For the bash shell this can be done by making some small changes to ~/.bash_profile.

I like to have complete control over the PATH in Cygwin bash, so I added the following code to my ~/.bash_profile

# Build up the path using the directories in ~/.path_elements
unset PATH
while read line; do 
  PATH="${PATH}$line"; 
done < ~/.path_elements

# Add current directory to path
export PATH=".:${PATH}"

Notes:

  • unset PATH removes any PATH already configured by the Cygwin startup code.

  • The while loop reads in path elements from a file in my home directory (~/.path_elements) to build up my preferred PATH

  • Finally we add the current directory . to the PATH and export it.

  • Adding the current directory to the PATH could be considered as a security risk since built in commands could be replaced by commands located in the current directory. Please bear that in mind if you choose to use my code.

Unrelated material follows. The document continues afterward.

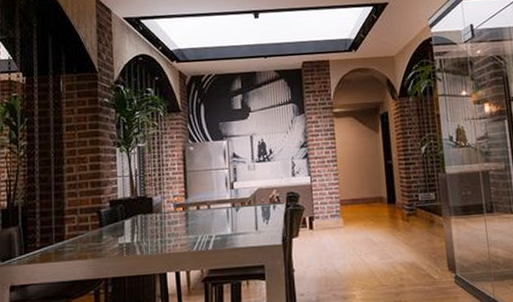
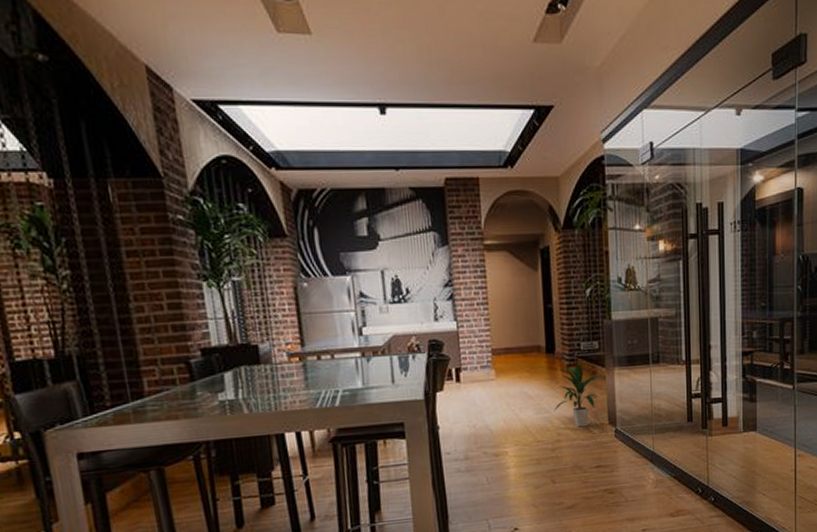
indoor plant: none [396,212,440,273] -> present [554,363,602,428]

The contents of my ~/.path_elements are as follows. Modify and season to your taste to add extra elements to the path.

/home/DavidPostill/bin:
/usr/local/bin:
/usr/bin:
/c/Windows/system32:
/c/Windows

Result:

DavidPostill@Hal /f/test
$ echo $PATH
.:/home/DavidPostill/bin:/usr/local/bin:/usr/bin:/c/Windows/system32:/c/Windows
5
  • As PETSC is like connected to other math library, "usr/lib/lapack" could also be need for Lapack
    – matzeri
    Sep 14, 2016 at 12:16
  • @matzeri Libraries are not normally added to PATH...
    – DavidPostill
    Sep 14, 2016 at 12:18
  • shared lib yes. It is the reason why major cyg*dll's are in "/usr/bin" and not in "/usr/lib". Lapack as package has an exception to avoid collision with other optimized BLAS. cygwin.com/packages/x86_64/liblapack0/liblapack0-3.6.1-1 It was like that from the origin: cygwin.com/ml/cygwin-apps/2005-06/msg00198.html
    – matzeri
    Sep 14, 2016 at 12:28
  • @matzeri Fair enough. I did say "Modify and season to your taste to add extra elements to the path." in the answer ;p
    – DavidPostill
    Sep 14, 2016 at 12:29
  • @DavidPostill Works like a dream. The installer for PETSc still doesn't behave super well under Cygwin so I had to add the petsc/.../lib and petsc/.../bin directories to PATH as well.